Oggi alle 13,30 la Camera dei Deputati si riunirà di nuovo per l’esame della legge elettorale, affrontando innanzitutto le preliminari questioni di costituzionalità. Si tratta del risultato di un’accelerazione molto auspicata che deriva da un accordo pattuito tra le quattro forze politiche principali che si contenderanno le prossime elezioni: Pd, FI, Lega e M5S.
Le polemiche, com’è giusto in democrazia, non sono mancate e non cesseranno, sia da parte di chi come Angelino Alfano ha sollevato dubbi sulla legittimità costituzionale del progetto di legge e sia da parte di autorità istituzionali, come il presidente emerito della Repubblica Giorgio Napolitano, le quali hanno invece soprattutto contestato l’accordo di utilità che avrebbe ispirato il patto tra i maggiori partiti.
A scanso di equivoci, occorre subito osservare, cosa certamente non sfuggita a Napolitano, che la questione dell’eventuale ricorso anticipato alle urne è totalmente fuori argomento, perché riguarda infatti non la riforma in sé ma l’opportunità politica di andare avanti in ogni modo fino alla scadenza del mandato. Per cui, comunque la si pensi, è un bene che il Parlamento finalmente si decida a rendere possibile agli italiani andare a votare con una legge elettorale politica, chiara e condivisa, ovviamente quando sarà e quando Sergio Mattarella riterrà opportuno.
Il vero nodo, nondimeno, al di là del malcontento di questo o di quello, è il merito della legge che tenta una mediazione tra diversi interessi che hanno bloccato finora il processo di riforma, il quale prevede ora un combinato disposto tra proporzionale e maggioritario alla tedesca, in grado di garantire, di là dei difetti evidenti, sicuramente rappresentatività e governabilità.
Il punto positivo, a prescindere da ogni legittima valutazione critica, è stato bene espresso da Matteo Renzi, il quale ha dovuto rinunciare al suo innato istinto maggioritario per contentare i suoi interlocutori, in particolare Silvio Berlusconi, garantendosi così l’appoggio, sia pure a singhiozzo, persino del riluttante Beppe Grillo.
In questa fase politica vi sono due certezze: la prima è la positività di una riforma in comune e la seconda che, in un sistema perlomeno tripolare, resterà assicurata la possibilità di un’intesa parlamentare dopo le elezioni che permetta la formazione di una maggioranza al Paese, probabilmente frutto di una coalizione allargata.

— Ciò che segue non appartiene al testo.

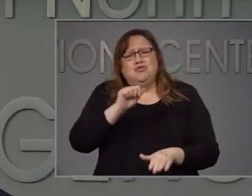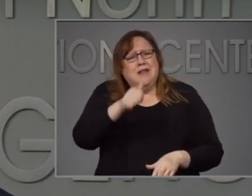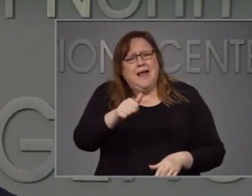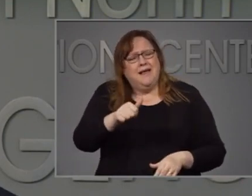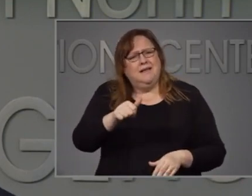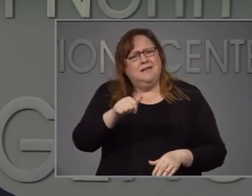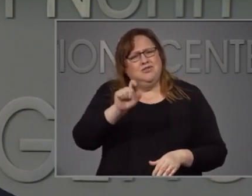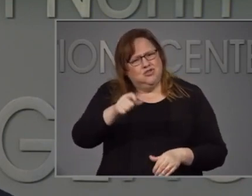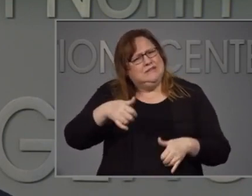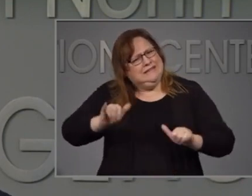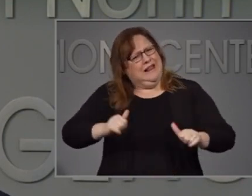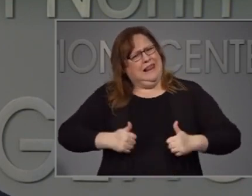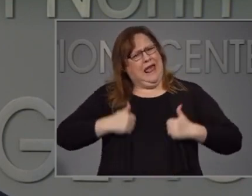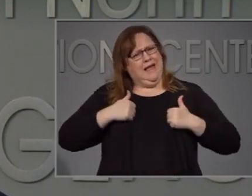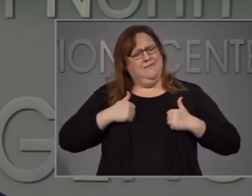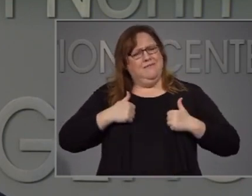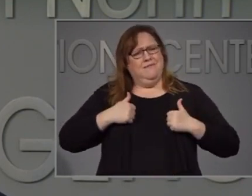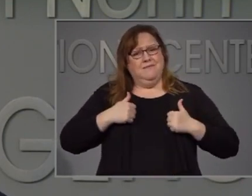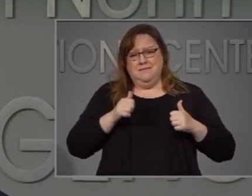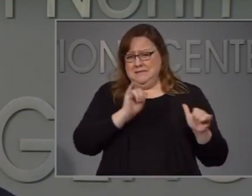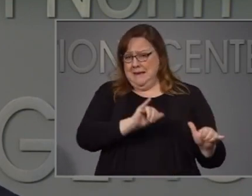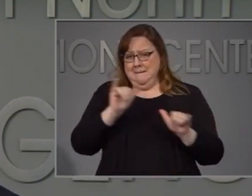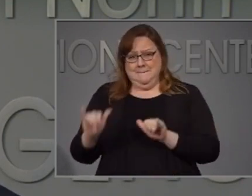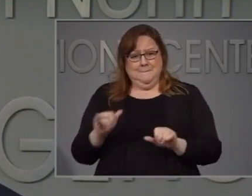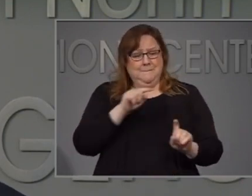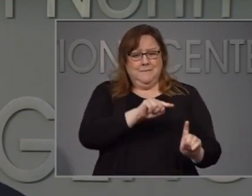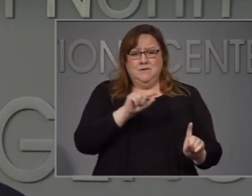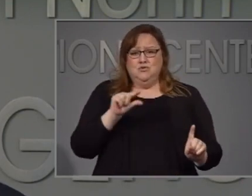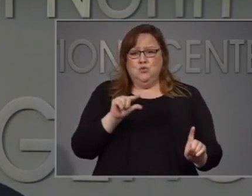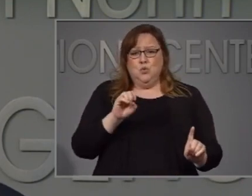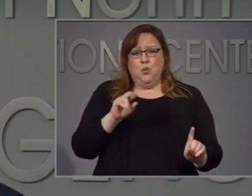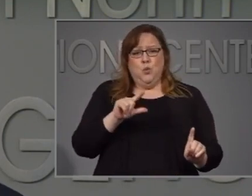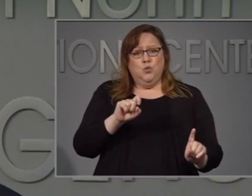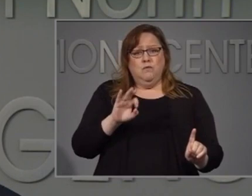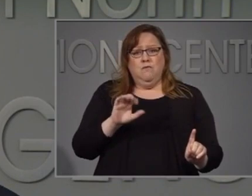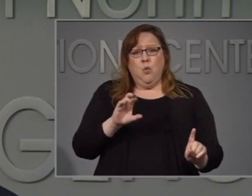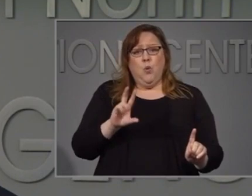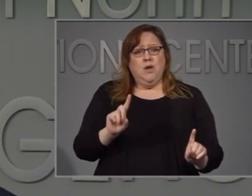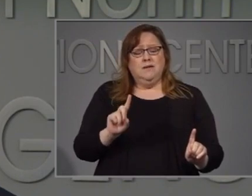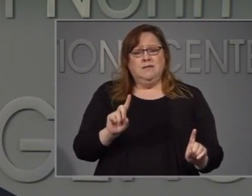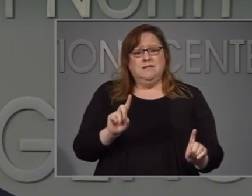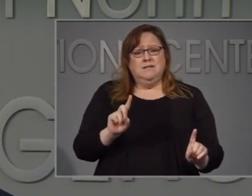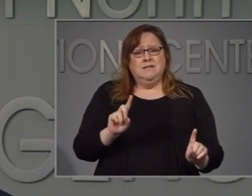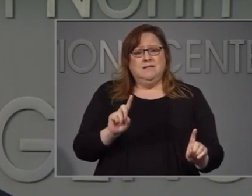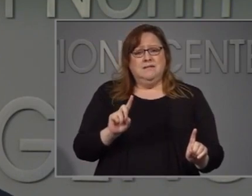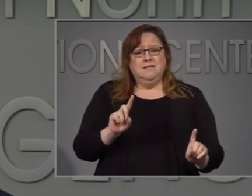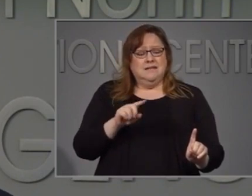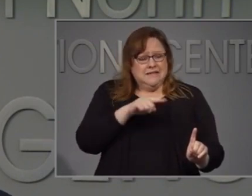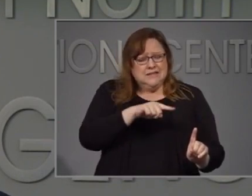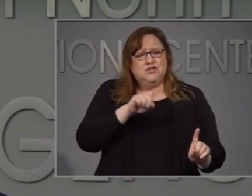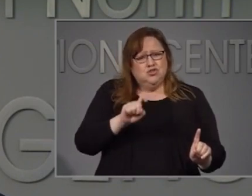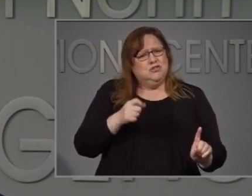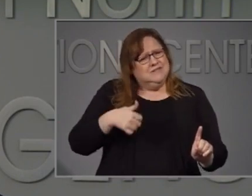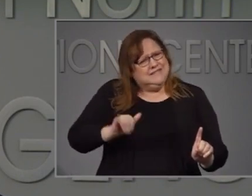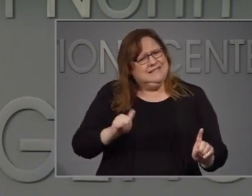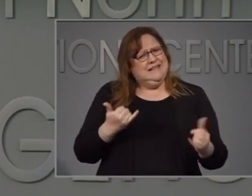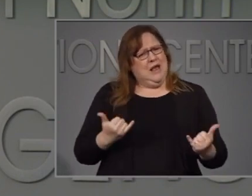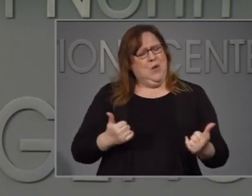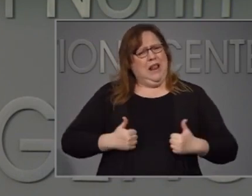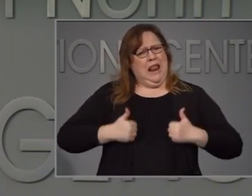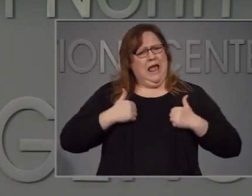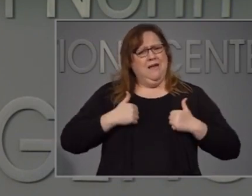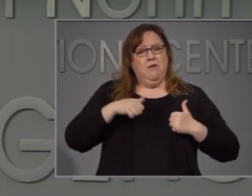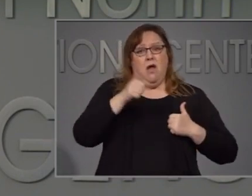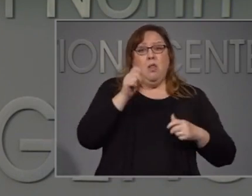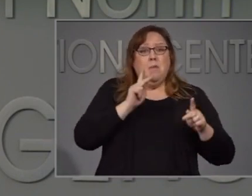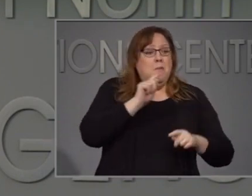George Floyd should be alive, along with many others. All of us should have done more to protect them.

Gli italiani, d’altronde, votando No al referendum, hanno consapevolmente scelto il mantenimento della Repubblica Bicamerale, la quale vuole appunto che le maggioranze si formino in Parlamento. Appunto per questo le critiche mosse ieri anche da Romano Prodi e da Giuliano Pisapia, oltre che da Napolitano, non sembrano affatto persuasive, malgrado tutti i limiti presenti comunque in qualsiasi legge elettorale, com’è ovvio che sia.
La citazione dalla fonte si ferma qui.